Complaint alleges Wisconsin city violated Constitution in 2020 election

Racine officials ‘involved private corporations and their employees’ in running vote

By Bob Unruh, Reprinted From WND
Published April 23, 2021 at 10:58am

A complaint has been filed with the Wisconsin Elections Commission against the commission’s administrator, the mayor of Racine and the city’s clerk alleging they violated the U.S. Constitution in allowing an outside interest to be part of the management of the 2020 presidential election.

That issue continues to be of concern across the nation the hundreds of millions of dollars in cash contributions from left-leaning Facebook CEO Mark Zuckerberg to cities and counties to help “run” the 2020 presidential election. The contributions came with conditions.

Adding to that concern is that election officials altered laws in their states to accommodate COVID-19, even though the U.S. Constitution gives that authority to state legislatures.

The complaint was filed by Martin Prujansky, Mary Imhof Prujansky, Kenneth Brown, Brooke Hesse and Dale Giles against WEC Administrator Meagan Wolfe, Racine Mayor Cory Mason and clerk Tara Coolidge.
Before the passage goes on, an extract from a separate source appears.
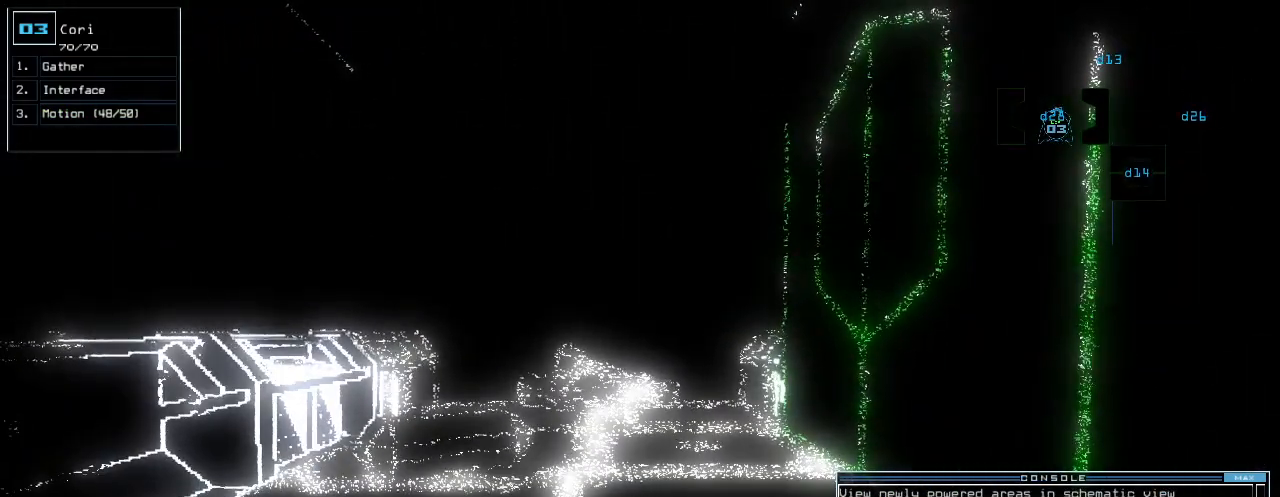
Gameplay with keyboard; each line is a JSON object with the keys held at the frame after it. "events" lists presses ("down") and releases ("up") of ".", "0", "1", "2", "3", "4", "5", "6", "7", "8", "9", "a", "b", "backspace", "c", "caps_lock", "comma", "ctrl_l", "ctrl_r", "d", "down", "e", "equals", "escape", "f", "f12", "g", "h", "i", "j", "k", "l", "left", "m", "minus", "n", "o", "p", "q", "quote", "r", "right", "s", "semicolon", "shift_l", "space", "t", "tab", "tilde", "u", "up", "v", "w", "x", "y" and "z" between this image and that frame as [ms after this image, input, new state], when the widget could be followed in between. No other keys are recorded. Mouse input is not recorded. Not read: return shift_r.
{"keys": [], "events": [[100, "c", "up"]]}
“In the November 2020 general election, the city of Racine adopted private corporation conditions on the election process affecting state and federal elections,” the complaint states. “In this case, Racine involved private corporations and their employees in the city’s state and federal election administration.

“By doing so, Racine failed to comply with state laws, including obtaining from the commission a prior determination of the legality of the private corporate conditions in the election process, and failed to comply with the U.S. Constitution’s Elections and Electors Clauses which guarantee the state Legislature the exclusive role in approving Wisconsin’s legal conditions relating to federal elections.”

The Wisconsin Spotlight reported Brown argues the billionaire-funded, third-party groups that were allowed to help run the elections violate the reasonable expectation that Wisconsin voters have for fair and honest elections.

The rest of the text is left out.